Dua orang staf menghampiri Faralyn untuk membantunya mengganti pakaian dan menghapus riasan. Mereka melakukannya dengan cepat. Bersama itu juga Winda—asisten Faralyn membacakan jadwal Faralyn untuk seminggu ke depan. Selain latihan rutin, Faralyn juga harus melakukan pemotretan iklan beberapa produk pakaian, make-up hingga makanan khusus diet.

"Dimana makanan ku?" Faralyn duduk di salah satu kursi di ruang ganti setelah ia selesai mengganti baju baletnya dengan kaos dan celana longgar. Ia melewatkan makan siang agar bisa tampil maksimal sore ini, itu sebabnya sekarang perutnya mulai keroncongan.

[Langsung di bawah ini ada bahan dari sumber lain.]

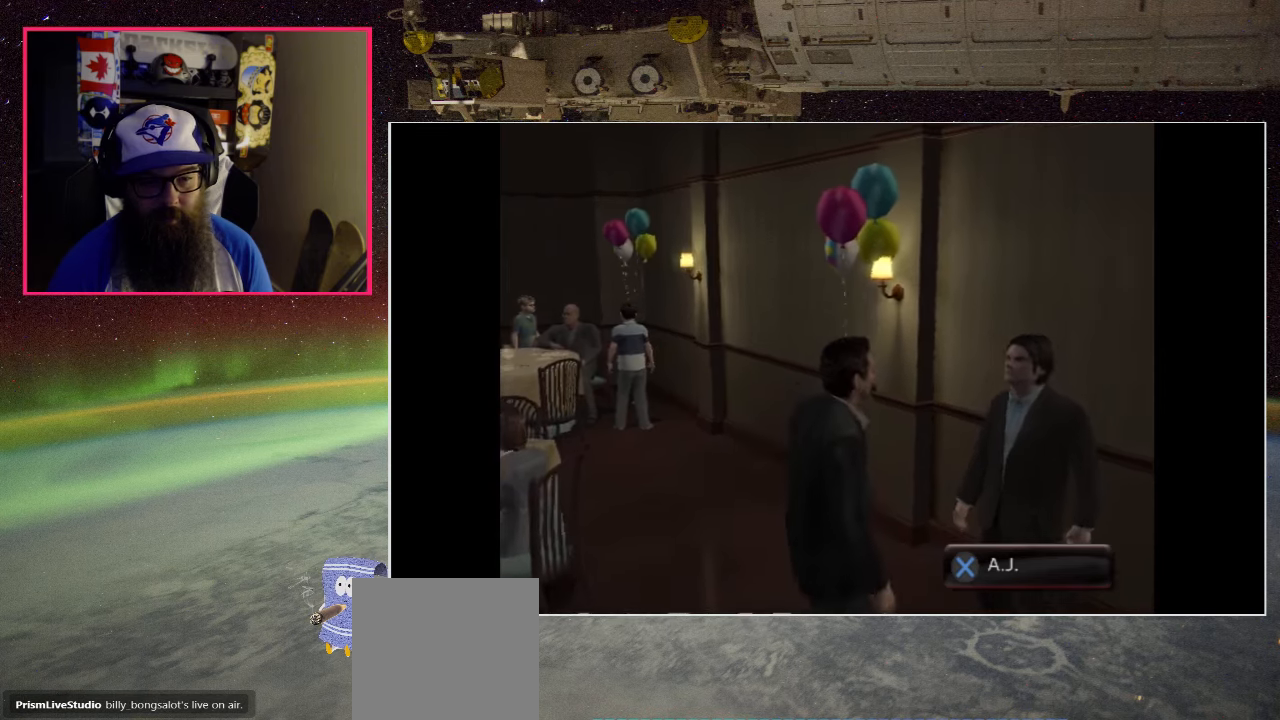
{"buttons": ["A"], "left_stick": "center", "right_stick": "center", "events": [[500, "A", "down"]]}
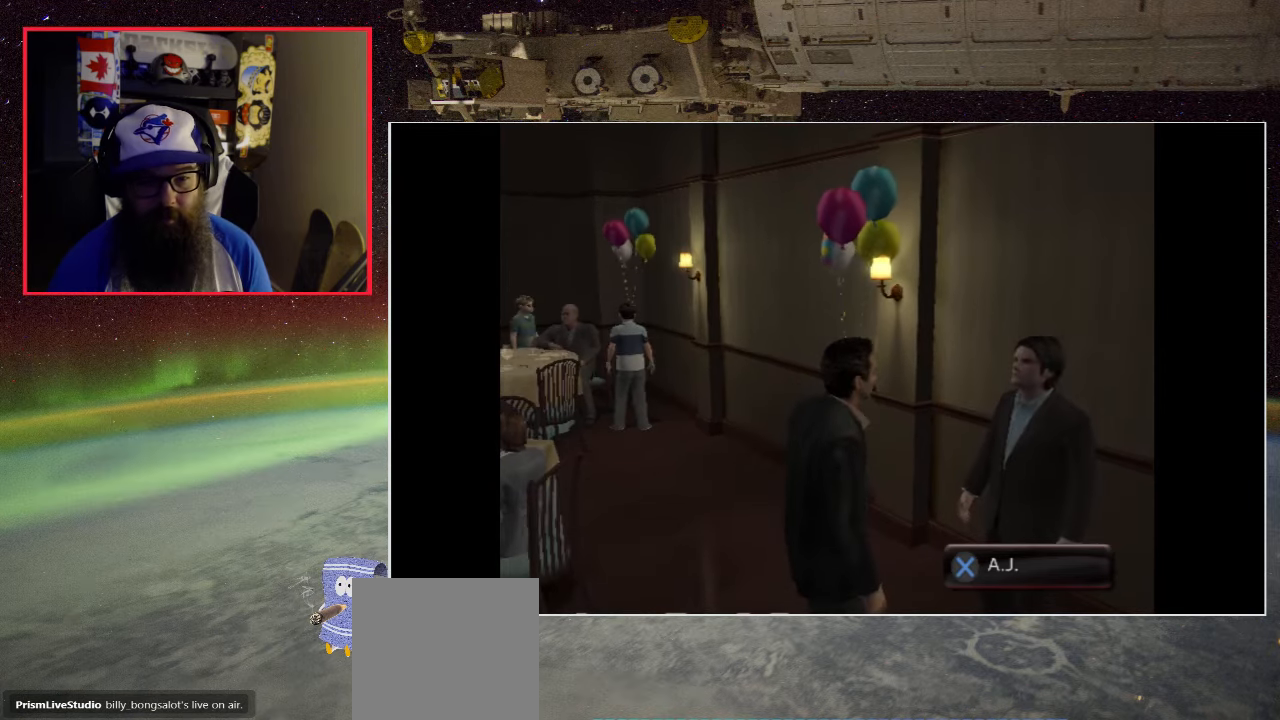
{"buttons": [], "left_stick": "center", "right_stick": "center", "events": [[200, "A", "up"]]}
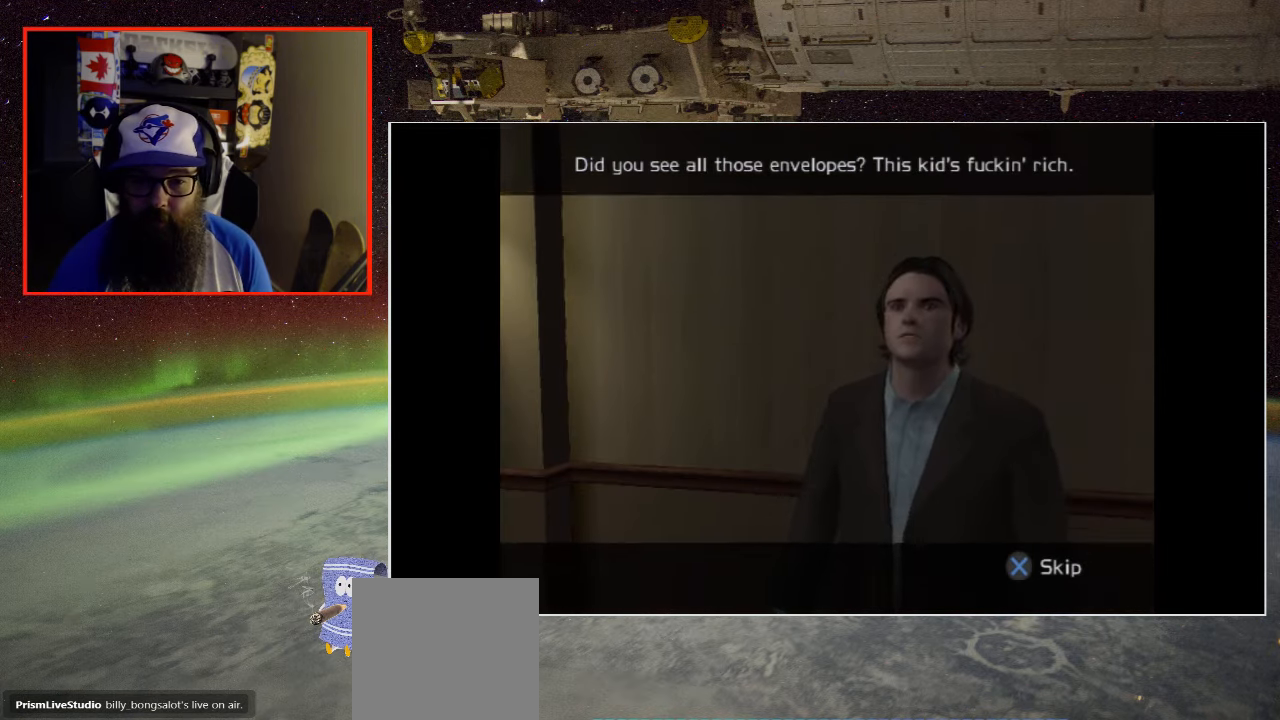
{"buttons": [], "left_stick": "center", "right_stick": "center", "events": []}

Winda yang belum selesai membaca jadwal Faralyn segera meletakkan tablet di tangannya dan mengambil makanan yang sudah ia siapkan sesaat sebelum Faralyn turun dari panggung.

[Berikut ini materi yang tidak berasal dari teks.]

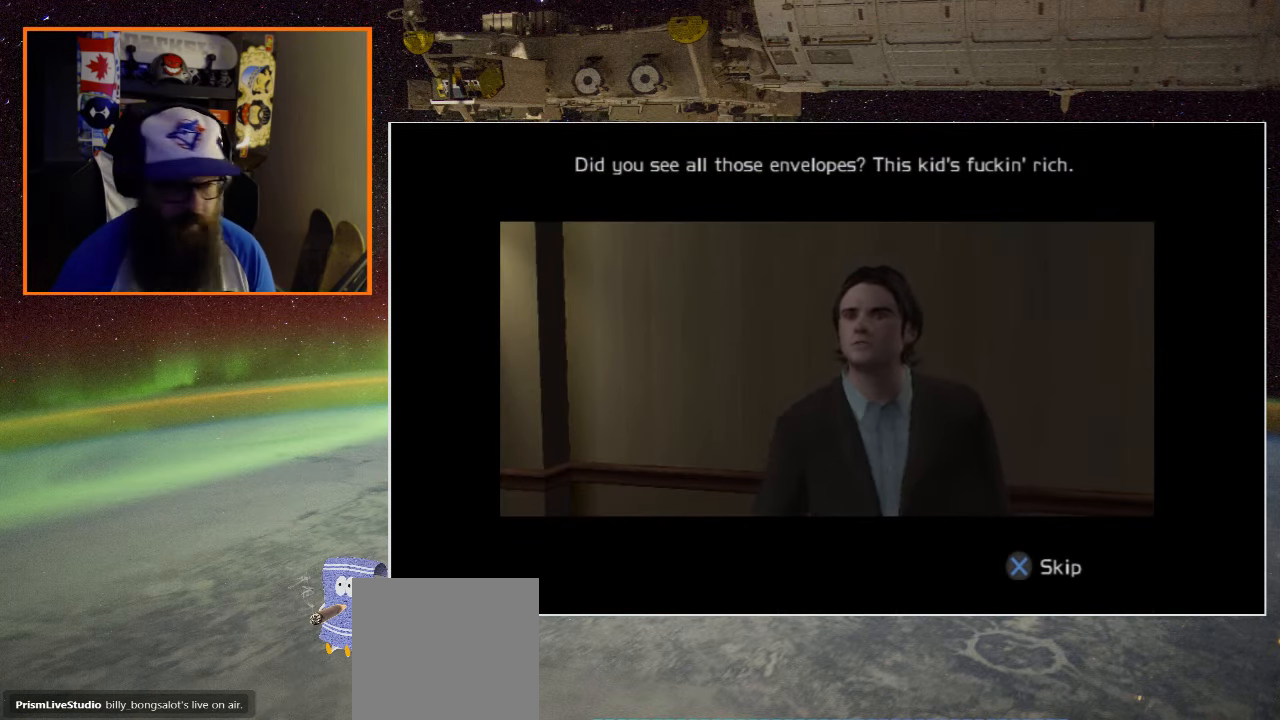
{"buttons": [], "left_stick": "center", "right_stick": "center", "events": []}
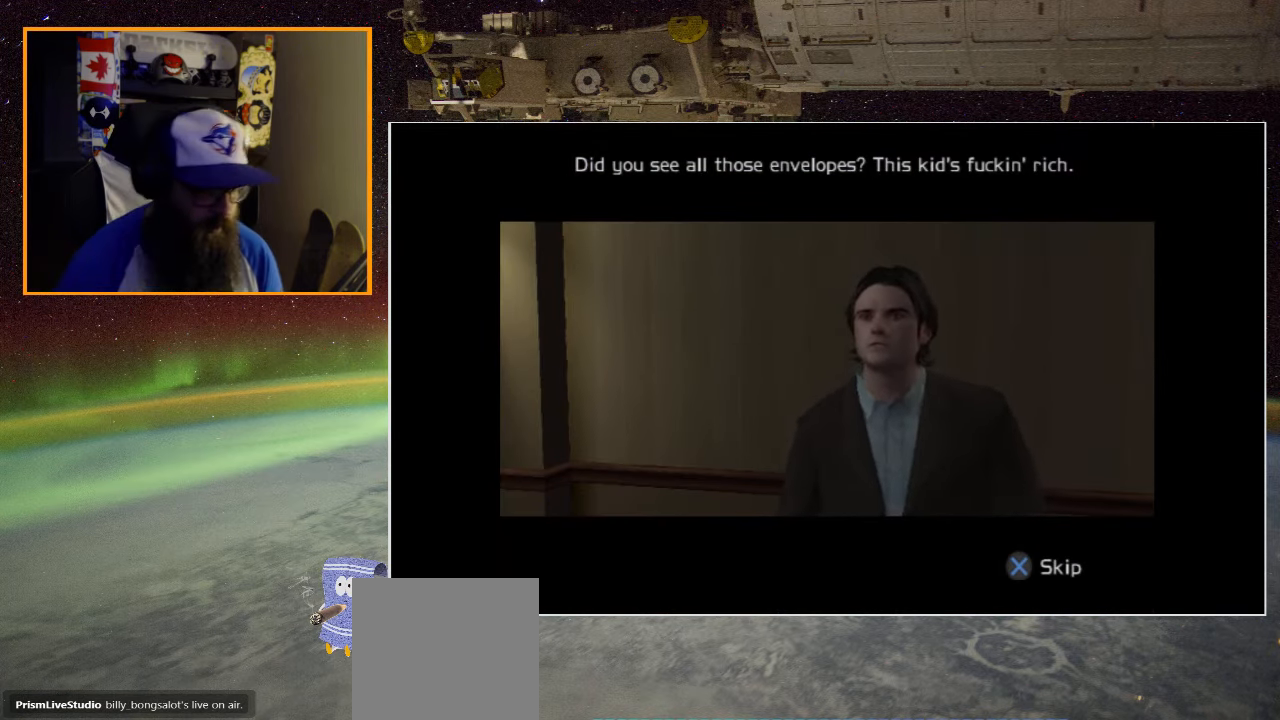
{"buttons": [], "left_stick": "center", "right_stick": "center", "events": []}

"Ini dia." Winda meletakkan semangkuk kacang almond dan yogurt di hadapan Faralyn.

"Cuma ini?" Faralyn menatap tajam pada asistennya tersebut, ia lapar tapi Winda hanya memberinya almond dan yogurt.

"Ini demi kebaikanmu." Winda menatap Faralyn dengan eskpresi datar.

"Seenggaknya beri aku roti." Faralyn melahap kacang almond dan yogurt bersamaan.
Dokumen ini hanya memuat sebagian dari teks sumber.